Seniors hasten to meet service requirements
In the school mission statement, it is promised that “sensitivity to others” will be “cultivated” in each student. Part of this cultivation is the requirement of 60 service hours in order to graduate.
JC leads Archdiocesan high schools in service requirements, but it seems like every year seniors are caught scrambling for service hours right before graduation. Outreach Director Tony Martin says otherwise. “Students do meet their service requirements. Some go above and beyond,” Martin said.
“The seniors are on pace with prior classes in recent years,” Martin said. This pace, according to Martin, results in “about 10-15 percent of the graduating class that procrastinates, requiring them to finish up service hours in the fourth quarter.”
To prevent the last minute rush for service hours, the Outreach Department sends out service opportunities to students and parents. “All those communications have been helpful in alerting our students about upcoming service,” Martin said.
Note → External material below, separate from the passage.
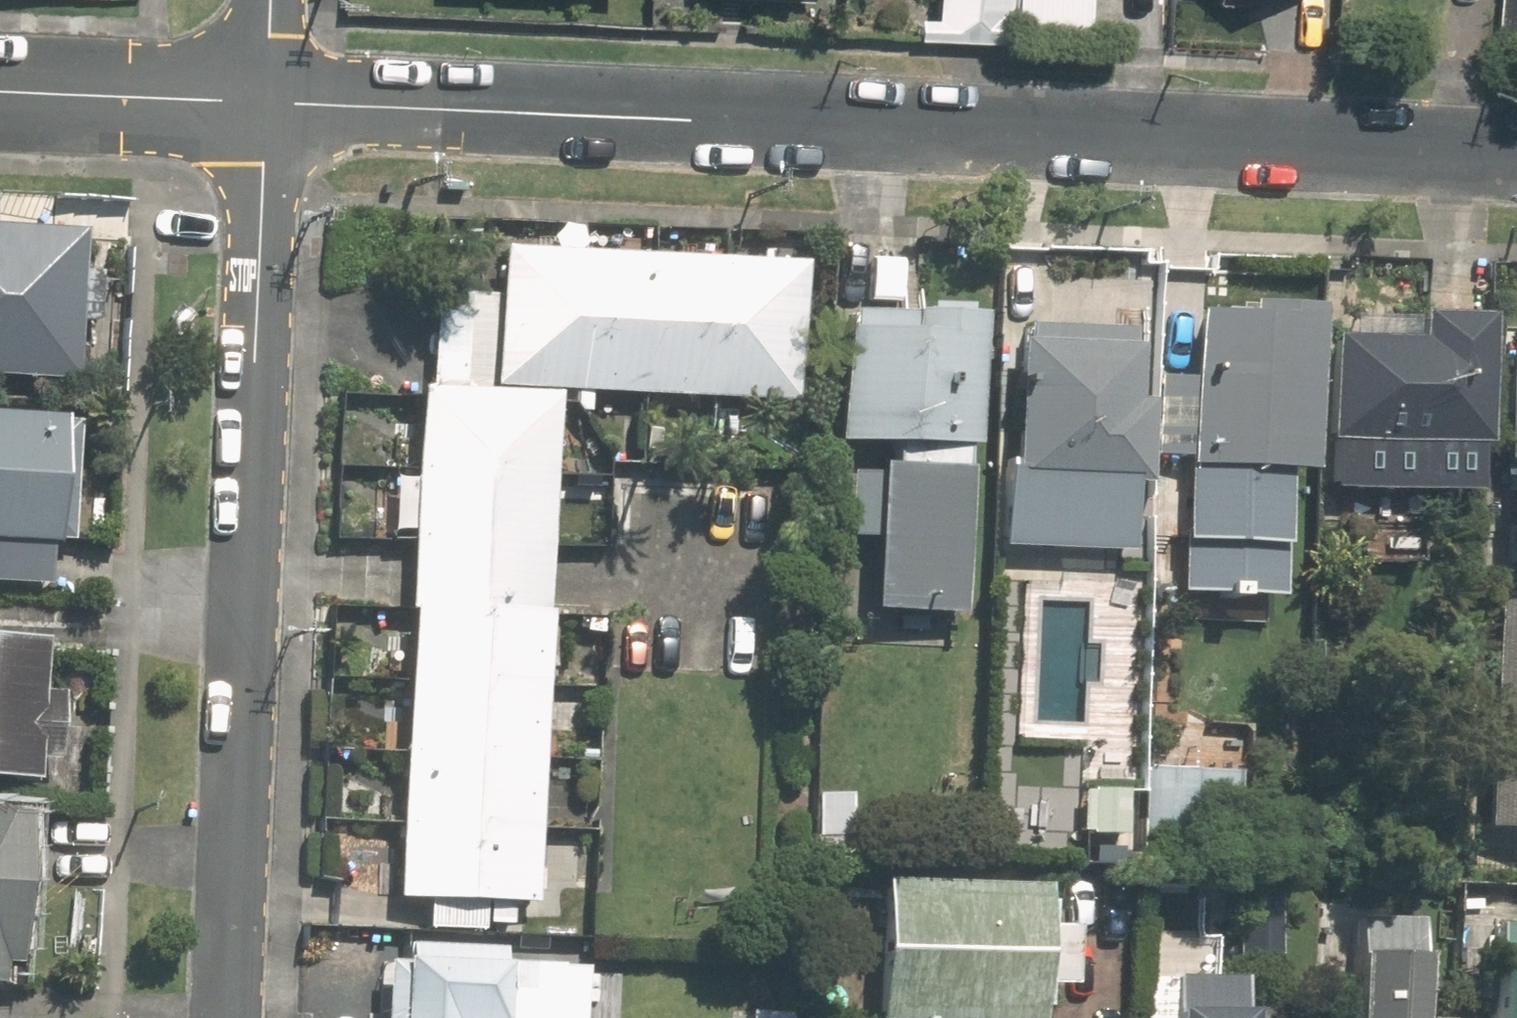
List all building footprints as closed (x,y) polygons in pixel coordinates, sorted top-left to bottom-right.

Martin explains how to avoid last minute scrambling for hours. “Underclassmen should get involved in service early in order to receive the many benefits gained by serving others. Often direct service opportunities help students experience relationships outside their daily lives,” Martin said.
Senior Alex Reedy took Martin’s advice to heart. “I’ve been done since last year,” Reedy said. Reedy completed most of his service at Anna’s House, a shelter for women and children. Reedy learned about the shelter from his brother, who served there as well. Reedy’s advice to underclassmen on service hours is to “make sure you have fun with it.”
It is a common misconception that it is mandatory to have 20 hours by the end of sophomore year. However, no one gets in trouble until the end of his or her junior year. “Juniors must complete 40 service hours in order to receive their senior schedules,” Martin said.
The myth originated by a recommendation that sophomores have 20 service hours. “Sophomores are encouraged to reach 20 service hours by the beginning of junior year to keep them engaged and on pace,” Martin said.
According to Martin, the most common problems that occur are missing signatures and late forms.
“Currently, service hours are due within 30 days of completing the service if done during the school year. When service is done over the summer, those hours are due by the end of September,” Martin said.
“The ways to serve are limitless, and we want our students to have a spirit of wanting to do service rather than feeling they have to do service,” Martin said.
Chioma Iheoma is an A&E Editor for The Patriot and jcpatriot.com.